Happiness Capital is a global venture capital company headquartered in Hong Kong. Part of the Lee Kum Kee Group, its portfolio includes companies from China, Europe, Israel, Japan, and the US.
What makes the company stand out is its emphasis in creating happiness, using an aggregate score from a range of factors to generate a “happiness return” for the entire portfolio. Over the last three years, its investments have created an additional 31% of happiness to all the relevant stakeholders for every dollar invested – a figure verified by an independent body. Again, this does not come at the expense of profits.
“We aim for both very high financial return and very high happiness return in our portfolio,” said Eric Ng, CEO, Happiness Capital.
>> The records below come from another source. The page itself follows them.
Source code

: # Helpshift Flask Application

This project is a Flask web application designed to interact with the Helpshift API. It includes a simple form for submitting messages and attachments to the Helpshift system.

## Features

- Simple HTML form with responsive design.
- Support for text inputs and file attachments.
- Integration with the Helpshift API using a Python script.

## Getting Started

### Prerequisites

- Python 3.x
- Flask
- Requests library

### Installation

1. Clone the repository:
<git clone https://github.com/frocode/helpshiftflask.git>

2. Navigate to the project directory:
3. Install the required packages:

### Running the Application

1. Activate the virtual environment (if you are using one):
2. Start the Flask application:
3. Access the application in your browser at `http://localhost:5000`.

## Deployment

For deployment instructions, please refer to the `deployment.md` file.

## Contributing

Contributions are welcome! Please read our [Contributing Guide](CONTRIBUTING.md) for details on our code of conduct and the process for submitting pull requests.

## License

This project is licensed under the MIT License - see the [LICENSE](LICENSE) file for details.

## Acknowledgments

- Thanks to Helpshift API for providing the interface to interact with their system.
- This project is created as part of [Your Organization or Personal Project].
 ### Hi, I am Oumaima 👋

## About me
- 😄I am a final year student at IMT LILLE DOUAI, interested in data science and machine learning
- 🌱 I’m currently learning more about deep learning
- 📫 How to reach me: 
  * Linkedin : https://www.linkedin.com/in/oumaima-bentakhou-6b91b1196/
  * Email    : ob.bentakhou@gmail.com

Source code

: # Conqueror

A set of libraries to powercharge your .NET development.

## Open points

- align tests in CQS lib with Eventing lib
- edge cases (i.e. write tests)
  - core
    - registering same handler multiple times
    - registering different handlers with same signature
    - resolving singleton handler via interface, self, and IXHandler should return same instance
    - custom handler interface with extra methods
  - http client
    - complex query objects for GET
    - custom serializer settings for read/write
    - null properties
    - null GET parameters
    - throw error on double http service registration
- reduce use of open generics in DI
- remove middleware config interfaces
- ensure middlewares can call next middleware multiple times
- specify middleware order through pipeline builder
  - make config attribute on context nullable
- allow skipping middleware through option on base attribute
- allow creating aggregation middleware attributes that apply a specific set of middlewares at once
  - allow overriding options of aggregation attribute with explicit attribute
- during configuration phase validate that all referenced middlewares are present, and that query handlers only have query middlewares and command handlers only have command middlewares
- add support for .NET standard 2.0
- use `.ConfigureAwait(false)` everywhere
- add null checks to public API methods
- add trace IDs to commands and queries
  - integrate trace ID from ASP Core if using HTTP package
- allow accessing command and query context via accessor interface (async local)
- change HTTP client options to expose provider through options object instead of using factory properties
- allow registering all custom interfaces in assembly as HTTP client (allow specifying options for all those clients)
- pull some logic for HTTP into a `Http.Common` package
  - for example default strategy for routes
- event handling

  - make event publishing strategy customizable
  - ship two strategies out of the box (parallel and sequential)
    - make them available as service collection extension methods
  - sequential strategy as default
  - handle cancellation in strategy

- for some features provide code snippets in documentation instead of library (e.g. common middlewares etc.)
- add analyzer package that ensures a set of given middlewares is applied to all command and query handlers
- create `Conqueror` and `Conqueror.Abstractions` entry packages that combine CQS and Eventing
An alternative concept to happiness is wellness, which Sino Group uses to assess the progress of its impact investments. Its investments are focused on technology – especially new and innovative medical solutions. If these next-generation medical techniques are brought to market, they could have an impact that is felt at every level of society, said Ir. Andrew Young, Associate Director (Innovation), Sino Group.
“We look at technologies that have the potential to help better mankind – not only for the well-off, but for all the less fortunate people in society. Besides, we also look into how we can tackle the environmental issues with relevant proptech solutions, such as using plastic wastes and concrete wastes to produce paving bricks and other construction materials with lower carbon emissions, applying robots for mundane and risky site work, etc.,” he said.
Overall, the panel displayed the diverse range of strategies that UHNWIs are implementing when they engage in impact investment. This variety suggests that the social impacts will be spread widely, as each strategy produces good in its own particular way. And as investors receive an attractive return from their investment activities.